Internasional, SAKATA.ID: Kepolisian Daerah (Polda) Jawa Timur (Jatim) berhasil menangkap dua warga negara Indonesia (WNI) yang diduga telah rugikan Pemerintah Amerika Serikat (AS).
Para pelaku diduga membuat situs palsu untuk meraup dana bantuan COVID-19 dari pemerintah AS.
Dari kejahatan yang dilakukannya, para pelaku diperkirakan meraup dana hingga US$60 juta. Atau setara dengan Rp873 miliar rupiah.
Kedua pelaku itu berinisial SFR dan MCL. Penangkapan dua tersangka inu dilakukan di Surabaya.
Polda Jatim yang menangkap mereka, setelah berkoordinasi dengan Biro Investigasi Federal (FBI) AS.
Berikut keterangan Kapolda Jatim Irjen Nico Afinta sebagaimana dikutip dari CNN, Sabtu (17/4/2021).

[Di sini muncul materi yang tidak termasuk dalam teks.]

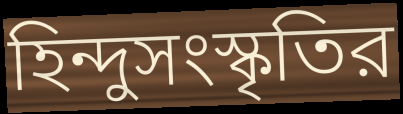
হিন্দুসংস্কৃতির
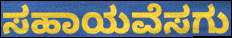
ಸಹಾಯವೆಸಗು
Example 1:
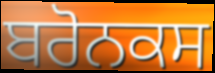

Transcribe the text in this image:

ਬਰੋਨਕਸ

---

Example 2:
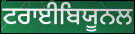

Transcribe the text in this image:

ਟਰਾਈਬਿਯੂਨਲ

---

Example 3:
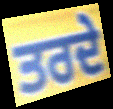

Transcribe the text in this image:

ਤਰਦੇ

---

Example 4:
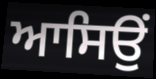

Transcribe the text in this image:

ਆਸਿਉਂ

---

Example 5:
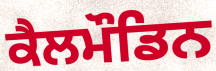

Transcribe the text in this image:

ਕੈਲਮੌਡਿਨ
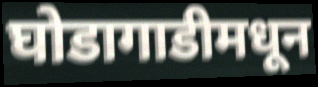
घोडागाडीमधून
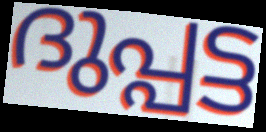
ദുപ്പട്ട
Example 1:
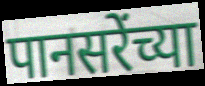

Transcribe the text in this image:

पानसरेंच्या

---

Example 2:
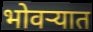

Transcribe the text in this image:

भोवऱ्यात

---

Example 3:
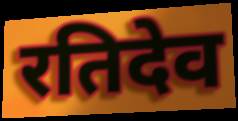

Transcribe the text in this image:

रतिदेव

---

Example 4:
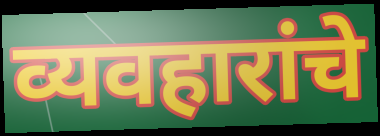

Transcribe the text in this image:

व्यवहारांचे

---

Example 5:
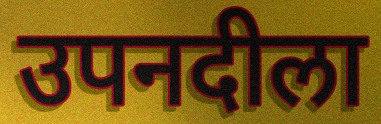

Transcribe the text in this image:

उपनदीला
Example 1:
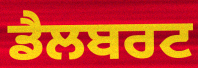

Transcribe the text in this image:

ਡੈਲਬਰਟ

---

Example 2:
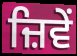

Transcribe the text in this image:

ਜ਼ਿਵੇਂ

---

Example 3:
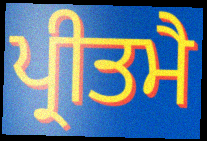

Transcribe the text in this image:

ਪ੍ਰੀਤਮੈ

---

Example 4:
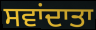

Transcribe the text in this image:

ਸਵਾਂਦਾਤਾ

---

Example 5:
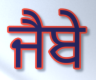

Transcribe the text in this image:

ਜੈਬੇ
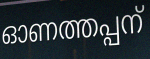
ഓണത്തപ്പന്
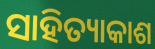
ସାହିତ୍ୟାକାଶ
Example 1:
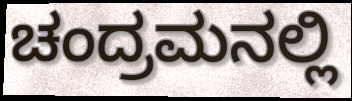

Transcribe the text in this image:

ಚಂದ್ರಮನಲ್ಲಿ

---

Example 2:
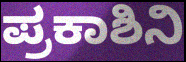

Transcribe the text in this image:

ಪ್ರಕಾಶಿನಿ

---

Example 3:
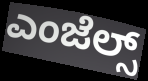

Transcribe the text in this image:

ಎಂಜೆಲ್ಸ್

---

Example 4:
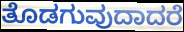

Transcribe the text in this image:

ತೊಡಗುವುದಾದರೆ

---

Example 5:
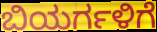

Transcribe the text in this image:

ಬಿಯರ್ಗಳಿಗೆ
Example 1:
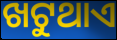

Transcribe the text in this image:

ଖଟୁଥାଏ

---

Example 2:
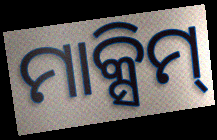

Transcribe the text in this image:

ମାକ୍ସିମ୍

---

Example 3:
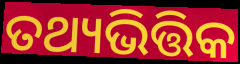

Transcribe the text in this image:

ତଥ୍ୟଭିତ୍ତିକ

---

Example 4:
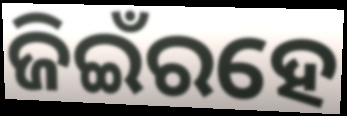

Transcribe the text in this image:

ଜିଇଁରହେ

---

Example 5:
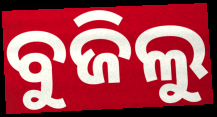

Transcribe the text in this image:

ବୁଜିଲୁ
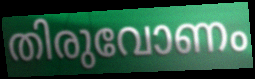
തിരുവോണം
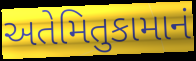
અતેમિતુકામાનં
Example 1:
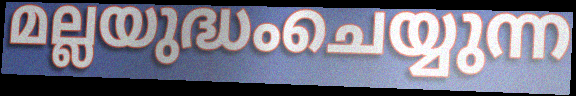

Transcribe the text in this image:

മല്ലയുദ്ധംചെയ്യുന്ന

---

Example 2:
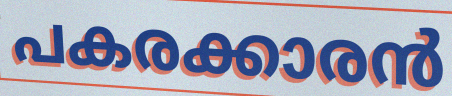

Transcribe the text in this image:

പകരക്കാരൻ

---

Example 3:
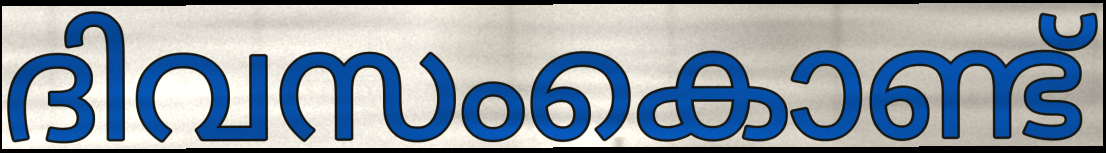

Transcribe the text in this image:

ദിവസംകൊണ്ട്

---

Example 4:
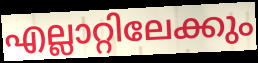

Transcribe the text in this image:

എല്ലാറ്റിലേക്കും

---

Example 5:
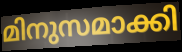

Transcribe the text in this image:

മിനുസമാക്കി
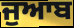
ਜੁਆਬ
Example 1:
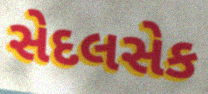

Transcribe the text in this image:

સેદલસેક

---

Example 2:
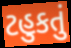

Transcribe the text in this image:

ટહુકતું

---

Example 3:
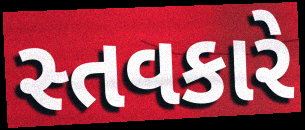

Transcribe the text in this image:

સ્તવકારે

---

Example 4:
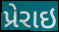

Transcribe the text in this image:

પ્રેરાઇ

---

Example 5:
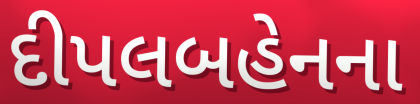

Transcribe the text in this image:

દીપલબહેનના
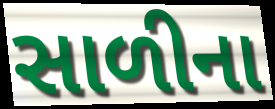
સાળીના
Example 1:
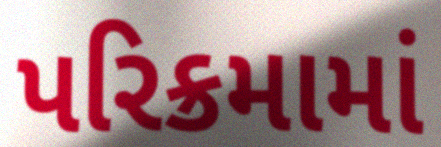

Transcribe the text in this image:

પરિક્રમામાં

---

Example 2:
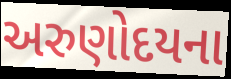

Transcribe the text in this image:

અરુણોદયના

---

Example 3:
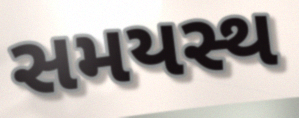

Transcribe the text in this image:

સમયસ્થ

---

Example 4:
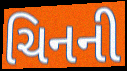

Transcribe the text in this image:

ચિનની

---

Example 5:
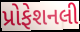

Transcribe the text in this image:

પ્રોફેશનલી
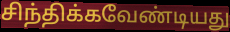
சிந்திக்கவேண்டியது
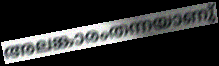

Nico menjelaskan, kedua pelaku membuat situs palsu untuk mengelabui warga AS. Situs yang mereka buat ini menyerupai laman resmi pemerintah AS.
Para tersangka, kata dia, menyebarkan alamat website yang telah dibuatnya. Penyebaran dilakukan secara acak dengan menggunakan layanan SMS blast.
Sasarannya, ujar Nico, adalah 20 juta warga negara AS, ujar Nico pada Kamis (15/4/2021).
Menurut Nico, kedua tersangka itu memiliki tugas berbeda. Jadi, yang membuat scam page adalah pelaku berinisial MCL.
Kemudian, disebarkan oleh SFR. Ia menggunakan aplikasi semacam SMS blast untuk menyebarkan ke 20 juta nomor telepon warga negara AS.
Puluhan Ribu Warga Amerika Serikat Tertipu
Nico mengungkapkan, dari jutaan SMS yang dikirim, ada 30 ribu warga AS yang kemudian tertipu.
Mereka percaya pada link yang dibagikan kedua pelaku. Para warga AS yang menerima pesan dari para pelaku, mengklik tautan yang ada dalam SMS.
Warga AS yang tertipu mengisi sejumlah data yang ada di dalam website. Data itu, selanjutnya disalahgunakan oleh tersangka untuk mencairkan dana bantuan COVID-19 untuk warga negara AS.
Untuk satu data warga, Pemerintah AS menggelontorkan dana sebesar US$2.000 (setara Rp29,2 juta).
Nico mengatakan bahwa dana yang dicairkan itu merupakan Pandemic Unemployment Assistance (PUA) yang dialokasikan pemerintah AS untuk warganya yang terdampak pandemi COVID-19.
Menurut Nico, dari 30 ribu warga AS yang tertipu, sehingga total kerugian pemerintah AS mencapai US$60 juta.
Nico mengatakan, oleh kedua tersangka, uang hasil pencurian data dan penipuan itu digunakan untuk membeli berbagai peralatan yang lebih canggih.
Ia menegaskan bahwa kasus ini terungkap berkat kerjasama Polda Jatim, Divisi Hubungan Internasional Mabes Polri, bersama FBI.